A representative of the tribes that have inked a partnership with Amaya Gaming’s PokerStars brand said they had “agreed not to oppose” AB 431 although California Nations Indian Gaming Association (CNIGA) chairman Steve Stallings expressed concern that the financial provisions of Gray’s bill would have to be “rolled back.”
Stalling maintains that the expenses associated with launching the state’s poker market will make the sites unprofitable for the first four years, meaning “there’s not going to be any income to tax.” Despite his support for Gray’s efforts to buy off the tracks, Stallings believes “the total economics of the bill don’t work.”
This latter sentiment was echoed by the tribal coalition that has historically been the biggest barrier to online poker legislative progress. David Quintana, a lobbyist representing tribes led by the Pechanga Band of Luiseno Indians, expressed his belief that AB 431’s figures “aren’t real world.”

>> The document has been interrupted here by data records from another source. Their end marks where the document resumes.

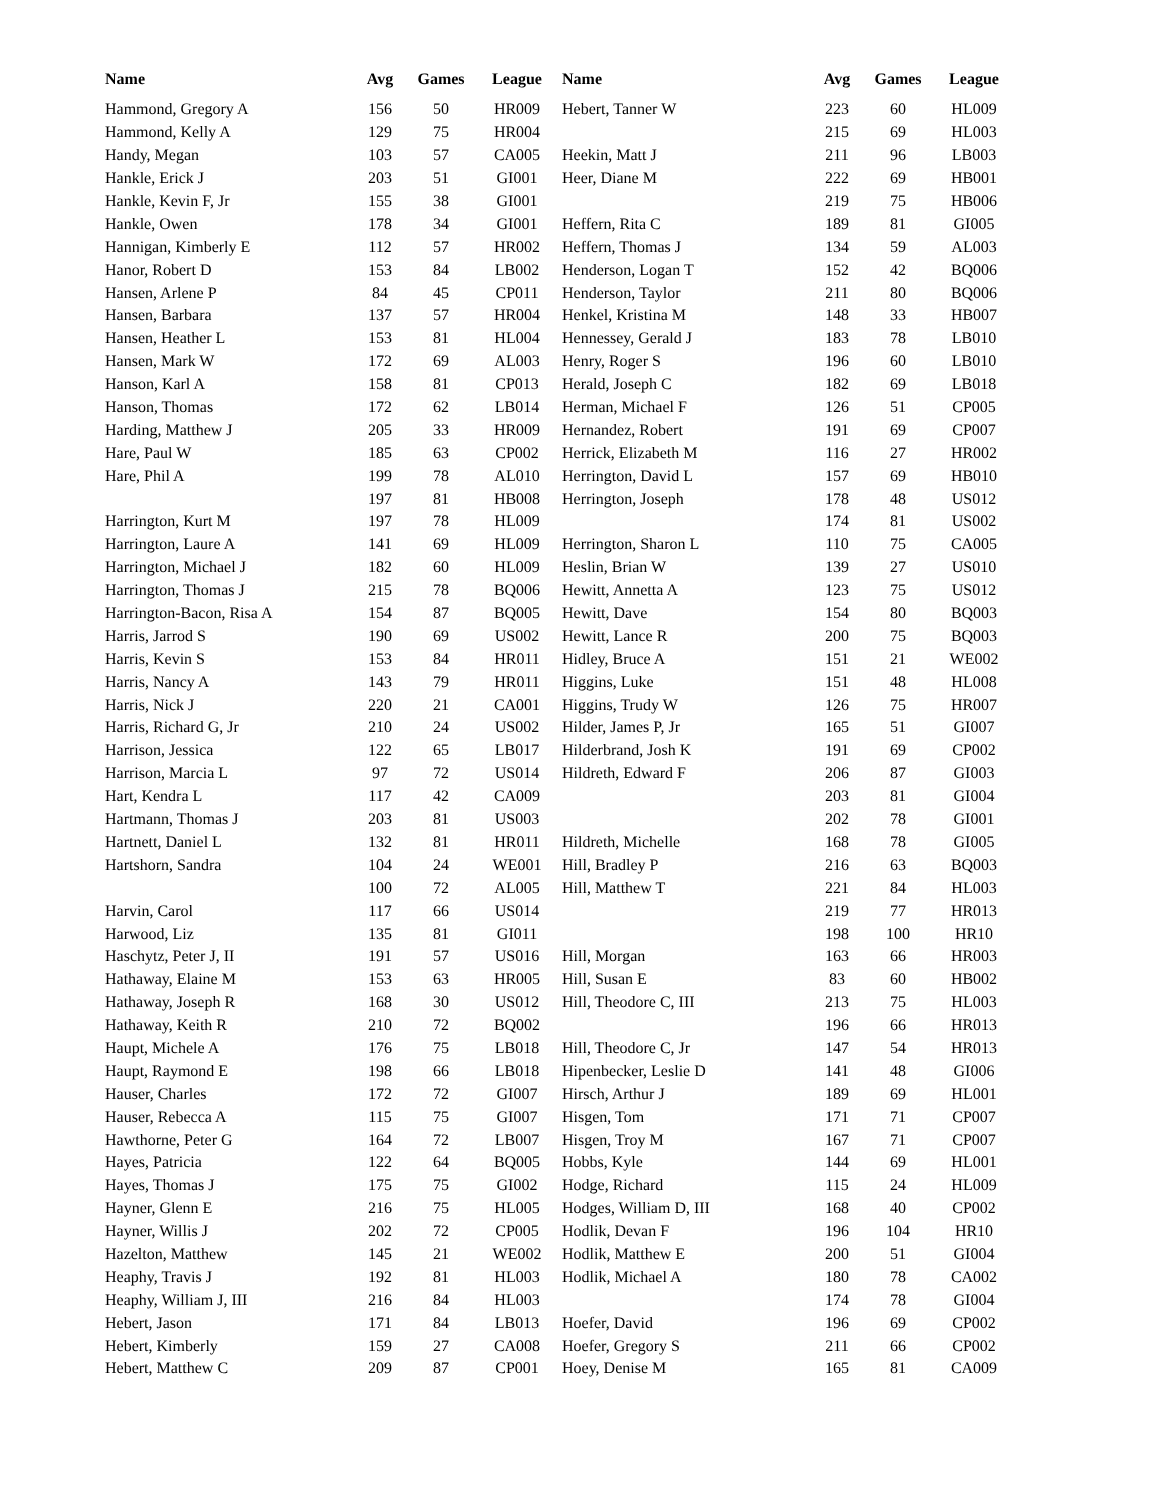| Name | Avg | Games | League | Name | Avg | Games | League |
| --- | --- | --- | --- | --- | --- | --- | --- |
| Hammond, Gregory A | 156 | 50 | HR009 | Hebert, Tanner W | 223 | 60 | HL009 |
| Hammond, Kelly A | 129 | 75 | HR004 | | 215 | 69 | HL003 |
| Handy, Megan | 103 | 57 | CA005 | Heekin, Matt J | 211 | 96 | LB003 |
| Hankle, Erick J | 203 | 51 | GI001 | Heer, Diane M | 222 | 69 | HB001 |
| Hankle, Kevin F, Jr | 155 | 38 | GI001 | | 219 | 75 | HB006 |
| Hankle, Owen | 178 | 34 | GI001 | Heffern, Rita C | 189 | 81 | GI005 |
| Hannigan, Kimberly E | 112 | 57 | HR002 | Heffern, Thomas J | 134 | 59 | AL003 |
| Hanor, Robert D | 153 | 84 | LB002 | Henderson, Logan T | 152 | 42 | BQ006 |
| Hansen, Arlene P | 84 | 45 | CP011 | Henderson, Taylor | 211 | 80 | BQ006 |
| Hansen, Barbara | 137 | 57 | HR004 | Henkel, Kristina M | 148 | 33 | HB007 |
| Hansen, Heather L | 153 | 81 | HL004 | Hennessey, Gerald J | 183 | 78 | LB010 |
| Hansen, Mark W | 172 | 69 | AL003 | Henry, Roger S | 196 | 60 | LB010 |
| Hanson, Karl A | 158 | 81 | CP013 | Herald, Joseph C | 182 | 69 | LB018 |
| Hanson, Thomas | 172 | 62 | LB014 | Herman, Michael F | 126 | 51 | CP005 |
| Harding, Matthew J | 205 | 33 | HR009 | Hernandez, Robert | 191 | 69 | CP007 |
| Hare, Paul W | 185 | 63 | CP002 | Herrick, Elizabeth M | 116 | 27 | HR002 |
| Hare, Phil A | 199 | 78 | AL010 | Herrington, David L | 157 | 69 | HB010 |
| | 197 | 81 | HB008 | Herrington, Joseph | 178 | 48 | US012 |
| Harrington, Kurt M | 197 | 78 | HL009 | | 174 | 81 | US002 |
| Harrington, Laure A | 141 | 69 | HL009 | Herrington, Sharon L | 110 | 75 | CA005 |
| Harrington, Michael J | 182 | 60 | HL009 | Heslin, Brian W | 139 | 27 | US010 |
| Harrington, Thomas J | 215 | 78 | BQ006 | Hewitt, Annetta A | 123 | 75 | US012 |
| Harrington-Bacon, Risa A | 154 | 87 | BQ005 | Hewitt, Dave | 154 | 80 | BQ003 |
| Harris, Jarrod S | 190 | 69 | US002 | Hewitt, Lance R | 200 | 75 | BQ003 |
| Harris, Kevin S | 153 | 84 | HR011 | Hidley, Bruce A | 151 | 21 | WE002 |
| Harris, Nancy A | 143 | 79 | HR011 | Higgins, Luke | 151 | 48 | HL008 |
| Harris, Nick J | 220 | 21 | CA001 | Higgins, Trudy W | 126 | 75 | HR007 |
| Harris, Richard G, Jr | 210 | 24 | US002 | Hilder, James P, Jr | 165 | 51 | GI007 |
| Harrison, Jessica | 122 | 65 | LB017 | Hilderbrand, Josh K | 191 | 69 | CP002 |
| Harrison, Marcia L | 97 | 72 | US014 | Hildreth, Edward F | 206 | 87 | GI003 |
| Hart, Kendra L | 117 | 42 | CA009 | | 203 | 81 | GI004 |
| Hartmann, Thomas J | 203 | 81 | US003 | | 202 | 78 | GI001 |
| Hartnett, Daniel L | 132 | 81 | HR011 | Hildreth, Michelle | 168 | 78 | GI005 |
| Hartshorn, Sandra | 104 | 24 | WE001 | Hill, Bradley P | 216 | 63 | BQ003 |
| | 100 | 72 | AL005 | Hill, Matthew T | 221 | 84 | HL003 |
| Harvin, Carol | 117 | 66 | US014 | | 219 | 77 | HR013 |
| Harwood, Liz | 135 | 81 | GI011 | | 198 | 100 | HR10 |
| Haschytz, Peter J, II | 191 | 57 | US016 | Hill, Morgan | 163 | 66 | HR003 |
| Hathaway, Elaine M | 153 | 63 | HR005 | Hill, Susan E | 83 | 60 | HB002 |
| Hathaway, Joseph R | 168 | 30 | US012 | Hill, Theodore C, III | 213 | 75 | HL003 |
| Hathaway, Keith R | 210 | 72 | BQ002 | | 196 | 66 | HR013 |
| Haupt, Michele A | 176 | 75 | LB018 | Hill, Theodore C, Jr | 147 | 54 | HR013 |
| Haupt, Raymond E | 198 | 66 | LB018 | Hipenbecker, Leslie D | 141 | 48 | GI006 |
| Hauser, Charles | 172 | 72 | GI007 | Hirsch, Arthur J | 189 | 69 | HL001 |
| Hauser, Rebecca A | 115 | 75 | GI007 | Hisgen, Tom | 171 | 71 | CP007 |
| Hawthorne, Peter G | 164 | 72 | LB007 | Hisgen, Troy M | 167 | 71 | CP007 |
| Hayes, Patricia | 122 | 64 | BQ005 | Hobbs, Kyle | 144 | 69 | HL001 |
| Hayes, Thomas J | 175 | 75 | GI002 | Hodge, Richard | 115 | 24 | HL009 |
| Hayner, Glenn E | 216 | 75 | HL005 | Hodges, William D, III | 168 | 40 | CP002 |
| Hayner, Willis J | 202 | 72 | CP005 | Hodlik, Devan F | 196 | 104 | HR10 |
| Hazelton, Matthew | 145 | 21 | WE002 | Hodlik, Matthew E | 200 | 51 | GI004 |
| Heaphy, Travis J | 192 | 81 | HL003 | Hodlik, Michael A | 180 | 78 | CA002 |
| Heaphy, William J, III | 216 | 84 | HL003 | | 174 | 78 | GI004 |
| Hebert, Jason | 171 | 84 | LB013 | Hoefer, David | 196 | 69 | CP002 |
| Hebert, Kimberly | 159 | 27 | CA008 | Hoefer, Gregory S | 211 | 66 | CP002 |
| Hebert, Matthew C | 209 | 87 | CP001 | Hoey, Denise M | 165 | 81 | CA009 |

But Quintana rejected suggestions that the Pechanga coalition had given up its opposition to ‘bad actors’ like PokerStars participating in the state’s online poker market. Quintana said the Pechanga coalition would insist that the matter be resolved before the bill came up for a vote on the Assembly floor.
It remains to be seen whether the tracks will accept Gray’s bribe. Just prior to Gray’s meeting, Assemblyman Mike Gatto told PokerNews that he put the odds of California passing online poker legislation in 2016 at less than 10%. Gatto, who filed his own poker bill last year, said stakeholders were “too focused on their own power politics or egos to come together.”